So, I'm doing lesson planning today, and realize that I have to teach next week, then the following week, and then the following week is final exams!!! YEAH!!! I thought I had like 4-5 weeks of teaching left, not only 3! AAAHHH!!! Summer break, here I come! (I think my last day is the 14th or something.)
Clara~ We all do that!
BTW, I learned something yesterday that's really had an effect on me; thought I'd share... I was walking down the hall, when I saw one of the autistic girls getting a drink of water. Someone had turned the water fountain spigot the other way, so the water was flowing all over the ground. She "knew" that something was wrong with the water flowing onto the floor (she kept stopping drinking and looking at the water hit the floor), but yet it didn't process all of the way, b/c she kept going back to drinking the water and then stopping to quizzically look at it going all over the floor. In my head, I was like "Ah, bless her heart, she doesn't fully understand that there's something wrong with the the positioning of the spigot." All of a sudden, it hit me that if my 2 yo had done that, I would've yelled at him. "Peter, oh my God... what are you doing?

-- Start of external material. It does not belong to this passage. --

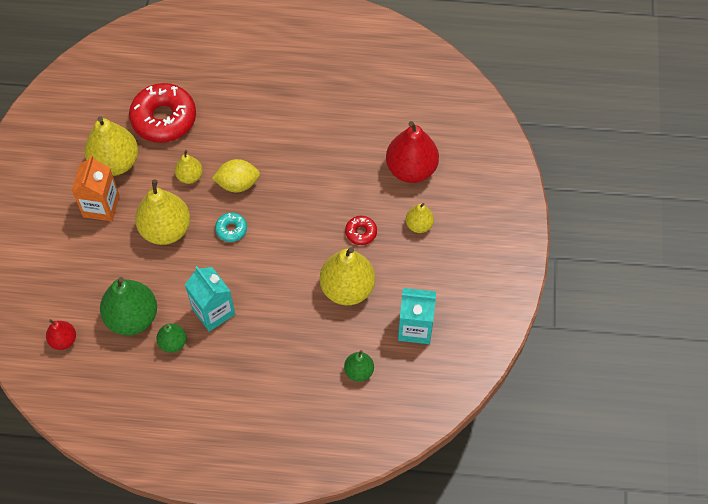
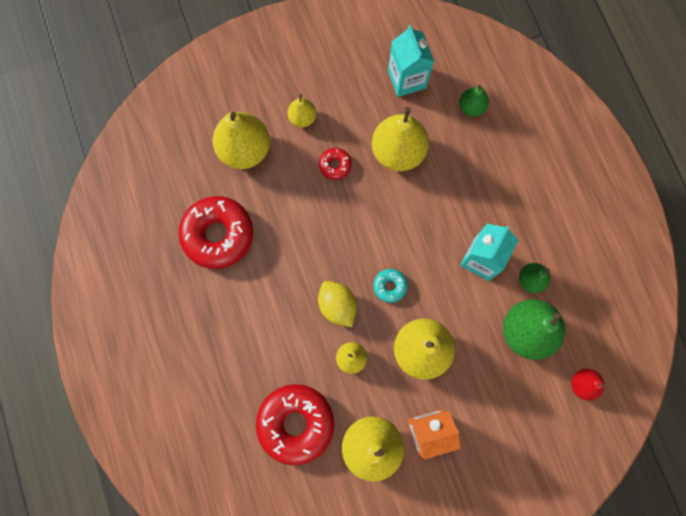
camera: 115 degrees left, 15 degrees up
(345, 122) = (218, 235): none -> red donut
(411, 169) = (245, 150): red pear -> yellow pear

Can't you see that there's water all over the floor? Why would you keep drinking, if there's water going all over the floor." I'm certain that my 2 yo would not have understood to stop drinking either. It made me really realize how unrealistic my expectations for my children are (I know that I struggle with this). It's better for Peter, b/c by the time he's doing stuff, I've been through it already with Jee. But it's really hard with Jeanna, b/c I don't know what to expect from a 4 yo! and she's so big (tall) and so verbal, it makes it harder. I see other 4 yo doing things, and it makes sense, but I see my 4 yo doing things, and I'm like "How could you do that?!" I'm trying so hard to understand "age-appropriate behavior". My SIL says that my brother also has unrealistic expectations, maybe it's how we were raised. My mother is an exceptional mother, very loving, etc., but I definately think she doesn't understand how kids act (ex. One day, when Jee was 11 mo., Jee hit me, and my mom and sister yelled at her, and then ignored her, b/c they were mad at her for hitting me. Are you kidding me?!!!)